● What you are asked to do
Set out exactly every line of the entries below, starting at the line that holds "fx_px: 1172" and stopping after the line that holds "f_number: 2.4".

(Camera settings data)
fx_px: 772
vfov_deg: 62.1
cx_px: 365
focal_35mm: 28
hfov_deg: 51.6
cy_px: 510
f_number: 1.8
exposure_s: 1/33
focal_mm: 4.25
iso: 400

...

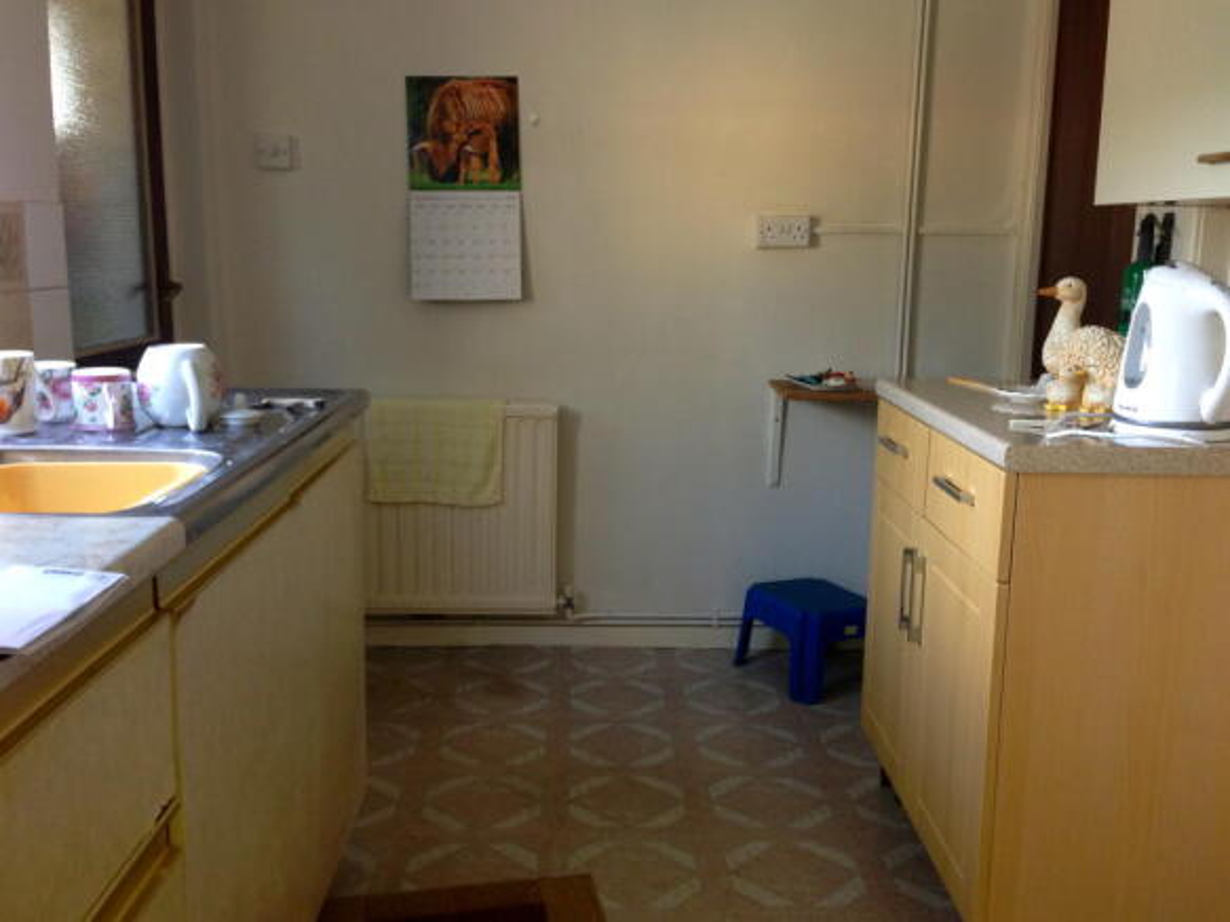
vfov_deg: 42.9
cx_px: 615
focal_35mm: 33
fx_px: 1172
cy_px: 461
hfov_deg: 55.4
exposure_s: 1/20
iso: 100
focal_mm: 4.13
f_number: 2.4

* * *

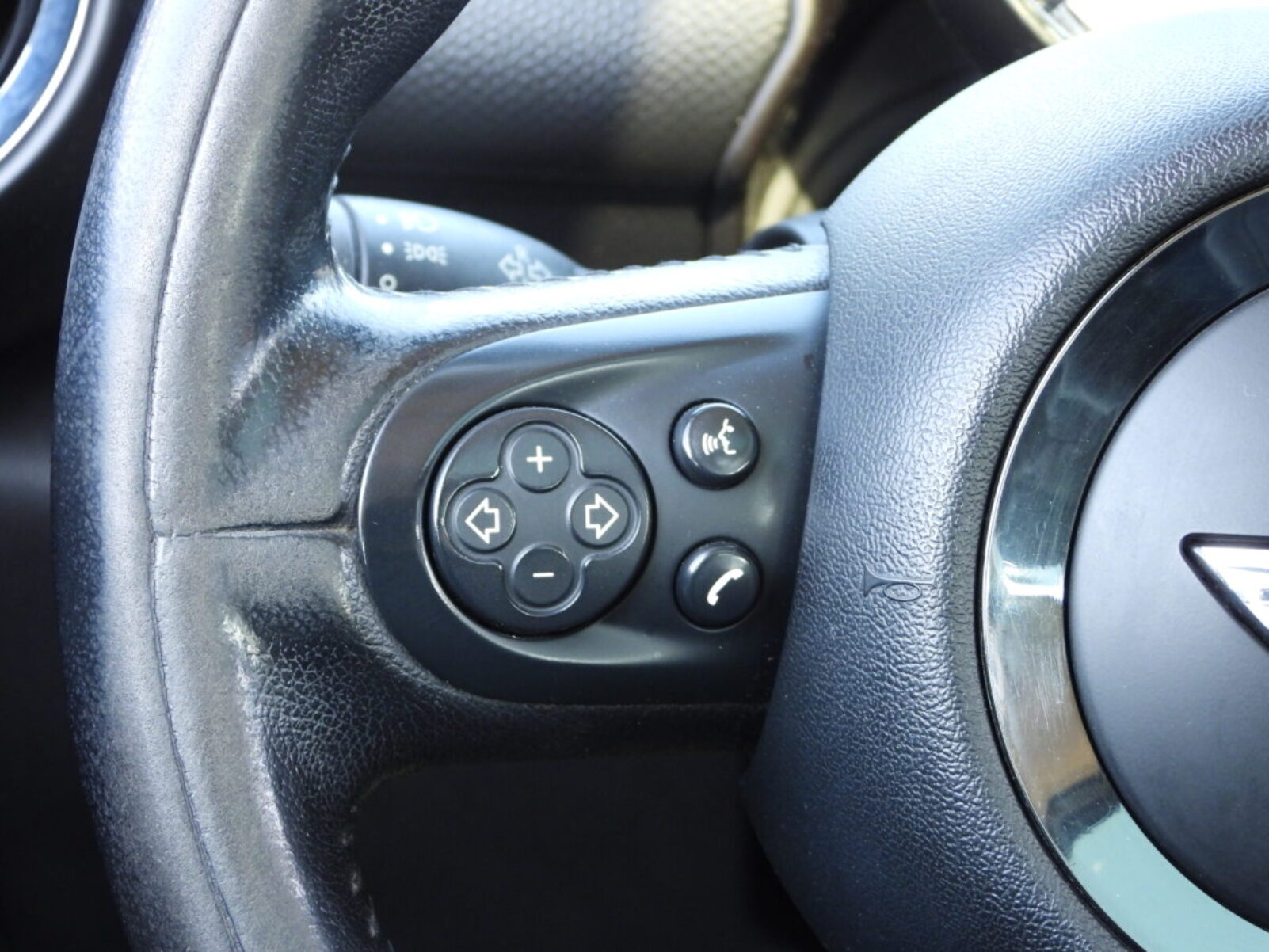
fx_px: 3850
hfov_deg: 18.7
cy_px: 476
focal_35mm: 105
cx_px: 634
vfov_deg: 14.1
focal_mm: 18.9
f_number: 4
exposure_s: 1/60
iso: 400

● Expected answer
fx_px: 1172
cy_px: 461
hfov_deg: 55.4
exposure_s: 1/20
iso: 100
focal_mm: 4.13
f_number: 2.4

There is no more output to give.